## Questions
A. According to the passage on food and the war in Ukraine, what share of global wheat and barley exports do Ukraine and Russia supply?
B. Pick up the passage on food and the war in Ukraine after its last sentence and keep writing it.

## Reading passage

%%

Weaponizing Food

by | Mar 28, 2022

Targeting Food

The conflict in Ukraine is threatening the world’s food system. For instance, Ukraine and Russia supply around 30% of global wheat and barley exports. And over 40% of Ukrainian wheat export goes to Africa, where food shortages are endemic. In a March 25 update, the UN Food and Agriculture Organization explained the risk.

In Ukraine, the escalation of the conflict raises concerns on whether crops will be harvested and products exported. The war has already led to port closures, the suspension of oilseed crushing operations and the introduction of export licensing requirements for some products. All of these could take a toll on the country’s exports of grains and vegetable oils in the months ahead.

[T]here are also concerns that the conflict may result in damages to inland transport infrastructure and seaports, as well as storage and processing infrastructure. This is all the more so given the limited capacity of alternatives, such as rail transport for seaports or smaller processing facilities for modern oilseeds crushing facilities, to compensate for their lack of operation.

Thus, as the UN World Food Program (WFP) Director has warned, “The bullets and bombs in Ukraine could take the global hunger crisis to levels beyond anything we’ve seen before.”

%%

Chart interpretation exercises:

%%

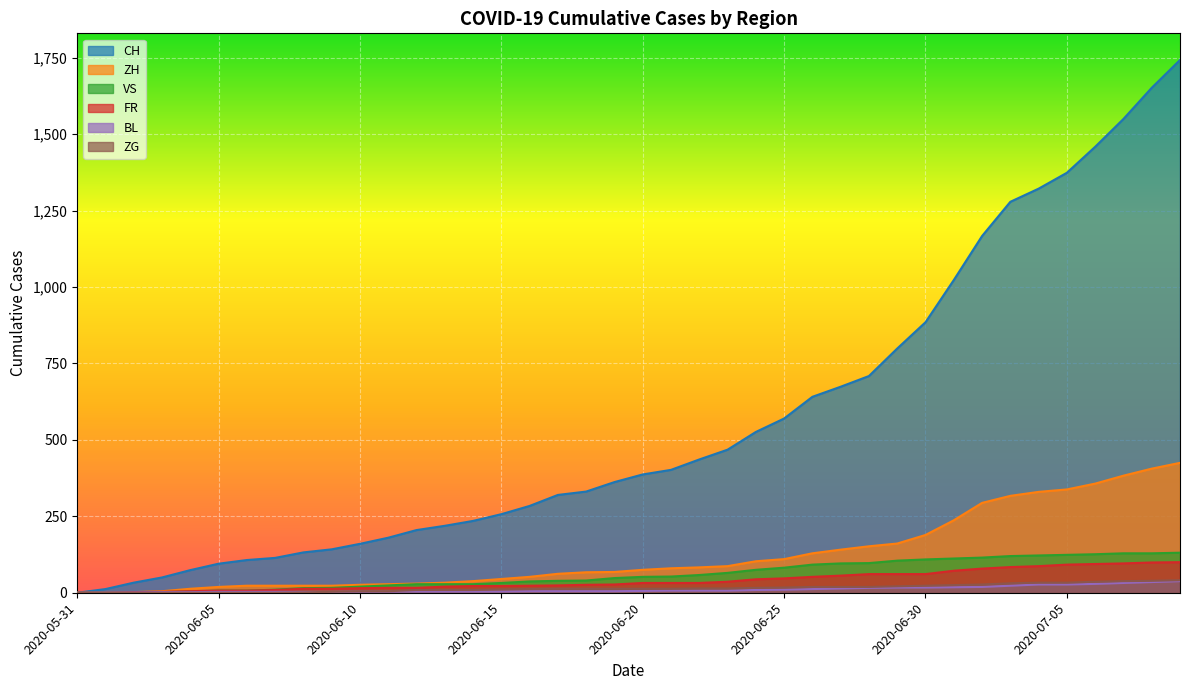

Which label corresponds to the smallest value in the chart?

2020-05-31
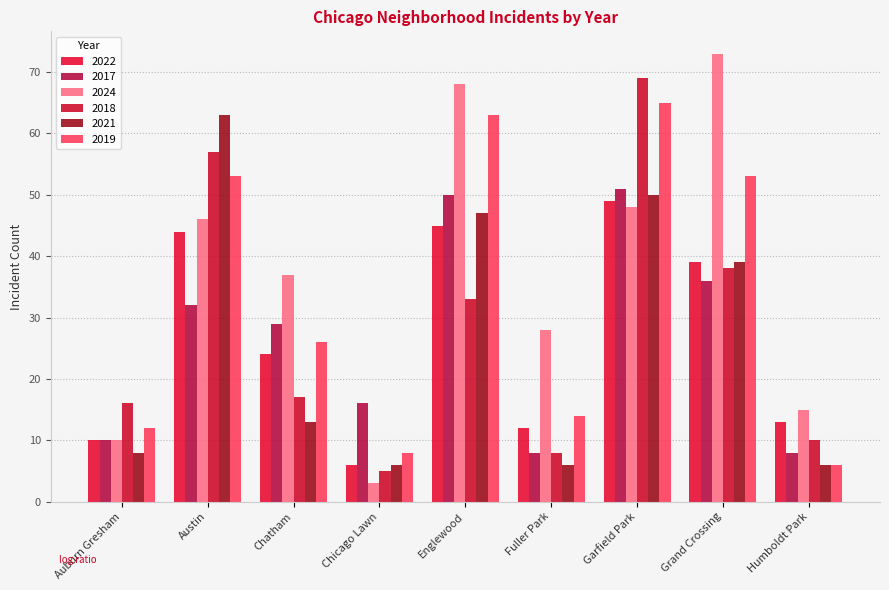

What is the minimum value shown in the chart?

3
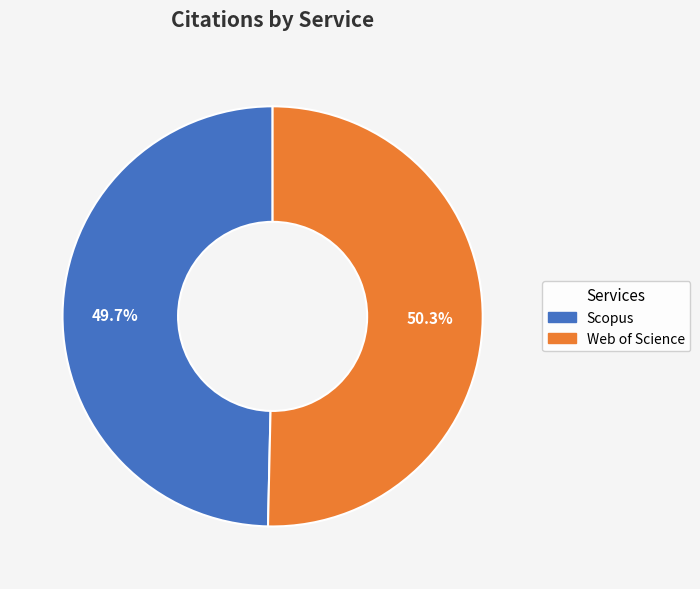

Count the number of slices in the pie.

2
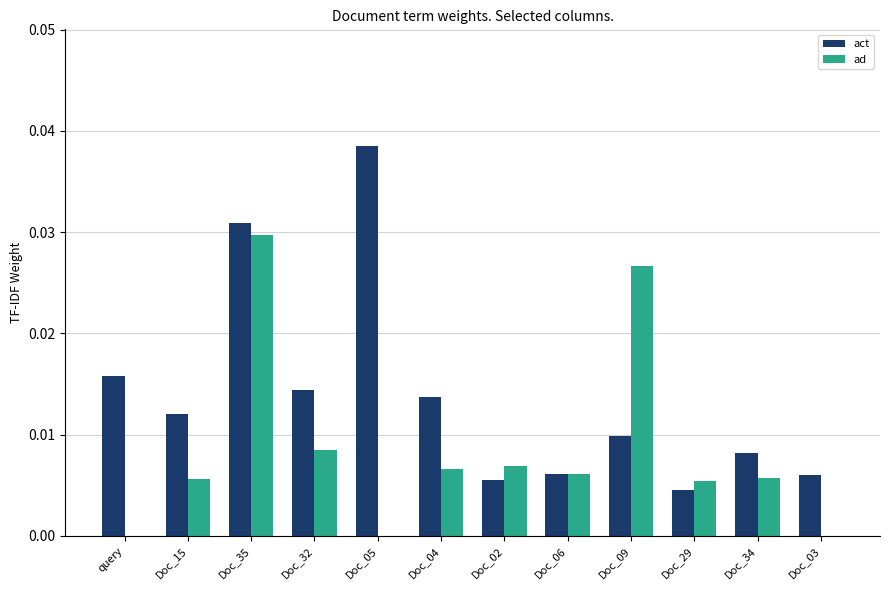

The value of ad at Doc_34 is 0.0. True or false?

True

%%

## Answer section
A. Around 30%.

B.
More immediately, the Ukrainian people are facing dire food shortages. The World Food Program (WFP) is racing against time to get food stocks into Kyiv, Kharkiv, and Dnipro in the face of what a senior WFP spokesperson labeled “medieval tactics of besiegement.” Its Emergency Food Coordinator for Ukraine has observed that it is probably too late for Mariupol. Starvation is on the horizon for at least parts of Ukraine should the conflict continue for much longer.

And the conflict’s economic impact on Ukraine’s agricultural exports will be devastating. In 2021, they comprised 41% of Ukraine’s exports and topped 27 billion dollars. Agriculture’s share in Ukraine’s Gross Domestic Product exceeded 10%, the largest of any sector in the economy.

Targeting Food?

The mere fact of war is therefore threatening hunger and economic crises in Ukraine and abroad. But making matters worse, Russia is intentionally attacking agricultural infrastructure, according to the European Union’s Agriculture Commissioner. In formal remarks on March 23, he echoed the allegation of a Ukrainian deputy minister who accused Russia of using “Ukrainian soil…as a weapon of war.” In the subsequent press conference, the Commissioner concluded that the only “interpretation [of Russia’s actions] is that they want to create hunger and use this as a method of aggression.” He ominously pointed to the Soviet Union’s use of starvation as a tactic from 1932 to 1933 against the people of Ukraine and Kazakhstan; millions died.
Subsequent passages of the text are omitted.